== TEXTO DA PÁGINA ==
Mas, para mim, a insustentabilidade do planeta em que vivemos é sobretudo uma questão moral. Por gigantescas que sejam as perdas económicas associadas às questões ambientais, e nomeadamente à poluição do ar, não se comparam à perda prematura de vidas humanas. O sofrimento que daí decorre não tem – nem deveria ter – um preço de mercado. Diria que chegou a hora de os governos pararem de discutir os custos associados às medidas para limitar a poluição do ar e começarem a preocupar-se com os custos incomparavelmente maiores de tolerarem a dita poluição. Até porque, e como sempre acontece, com nenhuma surpresa, o problema afecta sobretudo os mais pobres, aqueles que também têm menos recursos para se livrar das doenças.
No meu ponto de vista, a questão crucial da informação divulgada pela OMS é a desigualdade no mundo. Enquanto, por um lado, altas tecnologias facilitam a vida de milhões de pessoas, noutros cantos deste mesmo mundo seres humanos como nós sofrem como se estivessem ainda na idade pré-revolução industrial.
É importante lembrar que a OMS é responsável por garantir o cumprimento do indicador Meta de Desenvolvimento Sustentável que consiste em reduzir até 2030 o número de mortes e doenças causadas pela poluição do ar. Bem como dois outros indicadores relacionados com a poluição do ar, incluindo a proporção da população com dependência primária de combustíveis.
O principal problema da má qualidade do ar que respiramos tem a ver com as concentrações de dióxido de azoto, que em Portugal são medidas nas estações de monitorização da qualidade do ar geridas pelas Comissões de Coordenação e Desenvolvimento Regional. O dióxido de azoto é um excelente indicador da poluição associada à actividade humana, nomeadamente ao tráfego automóvel.
Pois é, o problema está no excesso e no tipo de automóveis que todos os dias circulam nas cidades. A solução é óbvia: é preciso andar menos de carro e escolher carros menos poluentes. E o esforço tem de ser colectivo. O exemplo deve começar nas empresas. Muitas oferecem carro, gasolina e estacionamento, mas não pagam o passe social aos colaboradores. Agora que a pandemia testou o modelo, é preciso manter a aposta no trabalho a partir de casa. Andar a pé e de bicicleta é uma opção cada vez mais viável nas cidades que se reestruturam a pensar nas pessoas, não apenas nos automóveis. Os transportes públicos são outra alternativa, e por isso é preciso apostar neles como estratégia para o país. Li no outro dia uma reportagem impressionante sobre a cidade brasileira de São Paulo, em que uma única linha de metro economiza 3 milhões de barris de petróleo por ano.
Aproveitemos a pandemia para implementar outros modelos de mobilidade urbana, de trabalho e de investimento em negócios mais sustentáveis. Fiquei atónita com uma pesquisa da Universidade de Stanford, nos EUA, que verificou a diminuição drástica da poluição em quatro das maiores cidades da China (Pequim, Xangai, Guangzhou e Chengdu) no período em que a grande maioria da população activa do país trabalhava a partir de casa, a actividade industrial desacelerava radicalmente e os gastos energéticos em geral foram minimizados. O estudo, conduzido pelo professor Marshall Burke, estima que 77 mil vidas foram salvas por conta da drástica redução da poluição atmosférica.
Impossível não fazer o seguinte raciocínio: as vidas poupadas devido à redução da poluição são aproximadamente vinte vezes o número de vidas perdidas directamente pela COVID-19. E isto obriga-nos a pensar no óbvio: uma interrupção desta magnitude, com grandes benefícios associados para a sustentabilidade ambiental, sugere que precisamos de fazer muita coisa de forma diferente. Precisamos de uma disrupção. E talvez assim seja possível viver nas grandes cidades sem esta sensação permanente de esgotamento.

== TAREFAS A FAZER ==
a – Responde às seguintes perguntas sobre o texto acerca da poluição do ar.
(i) Em Portugal, onde são medidas as concentrações de dióxido de azoto?
(ii) Em que cidade uma única linha de metro economiza 3 milhões de barris de petróleo por ano?
(iii) Quantas vidas salvas estima o estudo conduzido pelo professor Marshall Burke?
b – Repete o trecho do texto acerca da poluição do ar que começa nas palavras "É importante lembrar" e termina depois das palavras "primária de combustíveis.".

== DADOS FORNECIDOS ==

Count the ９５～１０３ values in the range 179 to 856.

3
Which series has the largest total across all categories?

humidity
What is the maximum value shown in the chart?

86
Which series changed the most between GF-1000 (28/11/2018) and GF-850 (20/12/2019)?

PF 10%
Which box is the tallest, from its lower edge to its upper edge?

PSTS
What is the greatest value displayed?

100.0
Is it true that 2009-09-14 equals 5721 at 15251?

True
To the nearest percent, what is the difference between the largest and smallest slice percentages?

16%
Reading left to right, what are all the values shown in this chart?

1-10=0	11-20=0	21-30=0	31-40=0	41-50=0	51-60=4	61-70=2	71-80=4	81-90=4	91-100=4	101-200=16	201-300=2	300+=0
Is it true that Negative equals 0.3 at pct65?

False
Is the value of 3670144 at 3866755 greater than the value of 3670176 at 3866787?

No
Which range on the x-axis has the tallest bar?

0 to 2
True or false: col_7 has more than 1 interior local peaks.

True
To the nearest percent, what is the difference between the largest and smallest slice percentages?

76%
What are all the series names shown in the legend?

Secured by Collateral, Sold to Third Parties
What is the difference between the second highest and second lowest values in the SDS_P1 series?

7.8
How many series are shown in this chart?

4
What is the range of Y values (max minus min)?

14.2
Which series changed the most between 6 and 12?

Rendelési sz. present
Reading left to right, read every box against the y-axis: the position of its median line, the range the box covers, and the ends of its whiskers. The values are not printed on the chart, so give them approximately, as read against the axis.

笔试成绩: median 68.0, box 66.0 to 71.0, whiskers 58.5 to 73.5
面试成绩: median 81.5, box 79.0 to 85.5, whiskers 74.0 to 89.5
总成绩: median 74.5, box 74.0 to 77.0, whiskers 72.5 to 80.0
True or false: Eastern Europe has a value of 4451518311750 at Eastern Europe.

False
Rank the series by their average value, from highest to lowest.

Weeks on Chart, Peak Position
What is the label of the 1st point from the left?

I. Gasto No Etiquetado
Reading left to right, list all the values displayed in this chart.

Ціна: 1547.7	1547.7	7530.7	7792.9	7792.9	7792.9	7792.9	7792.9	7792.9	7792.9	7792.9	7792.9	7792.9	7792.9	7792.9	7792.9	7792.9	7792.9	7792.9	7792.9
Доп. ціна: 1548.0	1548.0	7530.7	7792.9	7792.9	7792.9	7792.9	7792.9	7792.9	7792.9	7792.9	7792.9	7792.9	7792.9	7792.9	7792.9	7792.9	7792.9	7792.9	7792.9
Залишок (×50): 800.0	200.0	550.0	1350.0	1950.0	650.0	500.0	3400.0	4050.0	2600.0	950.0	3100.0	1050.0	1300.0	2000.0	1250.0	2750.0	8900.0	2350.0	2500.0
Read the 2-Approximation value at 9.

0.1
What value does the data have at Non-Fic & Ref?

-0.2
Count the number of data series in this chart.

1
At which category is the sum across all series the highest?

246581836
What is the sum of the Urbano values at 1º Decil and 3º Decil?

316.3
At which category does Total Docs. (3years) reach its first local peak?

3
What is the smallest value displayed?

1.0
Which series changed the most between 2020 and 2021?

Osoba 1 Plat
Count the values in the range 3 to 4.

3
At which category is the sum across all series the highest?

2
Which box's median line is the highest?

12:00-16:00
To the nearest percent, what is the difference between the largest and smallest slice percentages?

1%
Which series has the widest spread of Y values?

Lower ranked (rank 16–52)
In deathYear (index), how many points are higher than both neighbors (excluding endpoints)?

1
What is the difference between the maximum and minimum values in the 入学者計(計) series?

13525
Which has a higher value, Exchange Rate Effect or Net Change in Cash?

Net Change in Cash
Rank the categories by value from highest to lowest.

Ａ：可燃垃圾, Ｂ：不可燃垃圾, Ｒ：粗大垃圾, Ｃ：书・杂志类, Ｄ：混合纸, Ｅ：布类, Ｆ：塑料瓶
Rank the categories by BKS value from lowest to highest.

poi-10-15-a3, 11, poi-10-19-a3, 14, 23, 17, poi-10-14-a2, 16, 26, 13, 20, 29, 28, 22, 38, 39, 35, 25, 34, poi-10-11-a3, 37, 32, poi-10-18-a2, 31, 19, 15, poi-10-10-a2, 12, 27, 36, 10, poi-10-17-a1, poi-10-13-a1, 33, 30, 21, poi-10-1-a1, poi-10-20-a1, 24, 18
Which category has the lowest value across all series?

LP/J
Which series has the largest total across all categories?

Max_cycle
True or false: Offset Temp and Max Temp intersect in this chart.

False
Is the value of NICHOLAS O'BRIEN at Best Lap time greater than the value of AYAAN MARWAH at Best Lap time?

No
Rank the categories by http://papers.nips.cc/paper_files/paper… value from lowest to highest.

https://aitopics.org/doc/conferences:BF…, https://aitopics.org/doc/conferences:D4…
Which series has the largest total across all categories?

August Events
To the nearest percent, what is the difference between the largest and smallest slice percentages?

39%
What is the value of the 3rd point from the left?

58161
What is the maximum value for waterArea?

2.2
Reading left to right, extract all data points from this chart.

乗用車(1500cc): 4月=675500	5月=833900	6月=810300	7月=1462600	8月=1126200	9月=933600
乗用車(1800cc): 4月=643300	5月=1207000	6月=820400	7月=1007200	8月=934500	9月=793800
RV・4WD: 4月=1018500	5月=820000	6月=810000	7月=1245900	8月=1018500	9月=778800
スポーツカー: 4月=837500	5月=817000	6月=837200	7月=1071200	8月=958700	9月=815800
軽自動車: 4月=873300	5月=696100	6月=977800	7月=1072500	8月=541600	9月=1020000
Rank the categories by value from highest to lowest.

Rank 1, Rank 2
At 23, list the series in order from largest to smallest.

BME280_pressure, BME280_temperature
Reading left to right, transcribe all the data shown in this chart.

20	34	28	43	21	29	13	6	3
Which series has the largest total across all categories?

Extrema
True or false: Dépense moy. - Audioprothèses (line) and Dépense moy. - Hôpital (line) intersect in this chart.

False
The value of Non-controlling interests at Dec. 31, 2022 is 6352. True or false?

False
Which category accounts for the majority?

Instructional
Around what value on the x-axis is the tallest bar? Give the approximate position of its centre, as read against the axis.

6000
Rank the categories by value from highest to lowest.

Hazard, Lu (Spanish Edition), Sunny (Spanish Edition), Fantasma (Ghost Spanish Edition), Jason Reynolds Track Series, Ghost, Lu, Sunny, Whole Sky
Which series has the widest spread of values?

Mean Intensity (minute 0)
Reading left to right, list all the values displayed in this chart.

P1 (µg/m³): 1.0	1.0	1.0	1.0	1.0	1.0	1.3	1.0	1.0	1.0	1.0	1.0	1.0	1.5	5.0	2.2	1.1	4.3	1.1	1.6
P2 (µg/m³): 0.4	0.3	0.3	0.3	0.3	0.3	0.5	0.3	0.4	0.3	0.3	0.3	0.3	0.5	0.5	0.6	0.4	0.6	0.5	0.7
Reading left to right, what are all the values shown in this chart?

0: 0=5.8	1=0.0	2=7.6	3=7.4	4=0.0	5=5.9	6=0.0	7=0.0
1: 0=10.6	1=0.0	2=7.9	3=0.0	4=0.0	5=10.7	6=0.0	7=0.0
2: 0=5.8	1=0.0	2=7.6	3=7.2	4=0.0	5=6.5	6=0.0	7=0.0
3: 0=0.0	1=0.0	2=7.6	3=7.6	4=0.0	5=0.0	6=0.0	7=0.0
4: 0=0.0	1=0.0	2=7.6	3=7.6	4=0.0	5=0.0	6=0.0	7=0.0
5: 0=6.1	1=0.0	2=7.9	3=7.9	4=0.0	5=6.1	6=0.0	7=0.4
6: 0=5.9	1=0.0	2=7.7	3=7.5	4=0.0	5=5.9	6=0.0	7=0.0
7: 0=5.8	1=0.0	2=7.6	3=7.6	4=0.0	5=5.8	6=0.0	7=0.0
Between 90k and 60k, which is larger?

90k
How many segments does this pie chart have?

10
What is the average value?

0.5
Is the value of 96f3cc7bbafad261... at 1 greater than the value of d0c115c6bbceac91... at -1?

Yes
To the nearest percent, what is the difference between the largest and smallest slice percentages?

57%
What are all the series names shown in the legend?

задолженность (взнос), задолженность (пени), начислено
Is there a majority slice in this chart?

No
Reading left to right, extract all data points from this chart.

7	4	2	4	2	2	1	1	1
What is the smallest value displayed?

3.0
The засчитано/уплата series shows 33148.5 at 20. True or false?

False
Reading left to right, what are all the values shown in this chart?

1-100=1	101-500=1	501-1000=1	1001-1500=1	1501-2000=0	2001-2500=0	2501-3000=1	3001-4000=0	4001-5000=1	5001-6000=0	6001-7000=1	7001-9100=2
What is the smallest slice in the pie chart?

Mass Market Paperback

== PROBLEMAS RESOLVIDOS ==
a –
(i) São medidas nas estações de monitorização da qualidade do ar geridas pelas Comissões de Coordenação e Desenvolvimento Regional.
(ii) Essa linha de metro fica na cidade brasileira de São Paulo.
(iii) O estudo estima que foram salvas 77 mil vidas.

b –
É importante lembrar que a OMS é responsável por garantir o cumprimento do indicador Meta de Desenvolvimento Sustentável que consiste em reduzir até 2030 o número de mortes e doenças causadas pela poluição do ar. Bem como dois outros indicadores relacionados com a poluição do ar, incluindo a proporção da população com dependência primária de combustíveis.